*** Records for the exercise ***

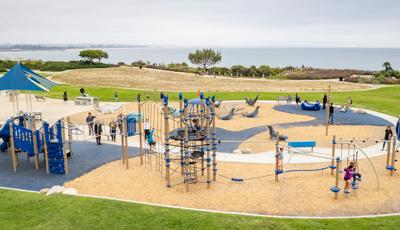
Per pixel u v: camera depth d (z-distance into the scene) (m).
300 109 38.28
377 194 16.00
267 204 15.02
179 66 104.69
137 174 18.75
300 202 15.20
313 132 27.78
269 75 89.19
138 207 14.02
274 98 46.47
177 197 15.80
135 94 50.00
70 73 82.31
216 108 38.38
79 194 15.70
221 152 22.72
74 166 20.05
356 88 58.81
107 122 31.75
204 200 15.47
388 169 18.48
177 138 17.09
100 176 18.45
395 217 13.39
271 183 17.44
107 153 22.56
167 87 59.44
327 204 14.98
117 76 77.44
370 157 21.61
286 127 29.67
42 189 16.20
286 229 12.41
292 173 18.83
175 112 33.06
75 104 41.09
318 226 12.62
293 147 21.73
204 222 12.84
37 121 30.44
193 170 18.89
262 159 21.31
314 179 17.91
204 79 74.56
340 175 18.41
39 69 93.75
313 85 64.00
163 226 12.51
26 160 21.25
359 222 12.93
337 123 31.16
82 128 29.45
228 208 14.67
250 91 54.16
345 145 24.25
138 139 26.41
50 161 18.95
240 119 33.09
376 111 36.78
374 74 79.00
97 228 12.34
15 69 22.94
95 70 89.75
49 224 12.58
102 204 14.22
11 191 15.80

***

- Work instructions -
In the entries, find the line containing "100 176 18.45" and output it and all remaining lines exactly.

- Written solution -
100 176 18.45
395 217 13.39
271 183 17.44
107 153 22.56
167 87 59.44
327 204 14.98
117 76 77.44
370 157 21.61
286 127 29.67
42 189 16.20
286 229 12.41
292 173 18.83
175 112 33.06
75 104 41.09
318 226 12.62
293 147 21.73
204 222 12.84
37 121 30.44
193 170 18.89
262 159 21.31
314 179 17.91
204 79 74.56
340 175 18.41
39 69 93.75
313 85 64.00
163 226 12.51
26 160 21.25
359 222 12.93
337 123 31.16
82 128 29.45
228 208 14.67
250 91 54.16
345 145 24.25
138 139 26.41
50 161 18.95
240 119 33.09
376 111 36.78
374 74 79.00
97 228 12.34
15 69 22.94
95 70 89.75
49 224 12.58
102 204 14.22
11 191 15.80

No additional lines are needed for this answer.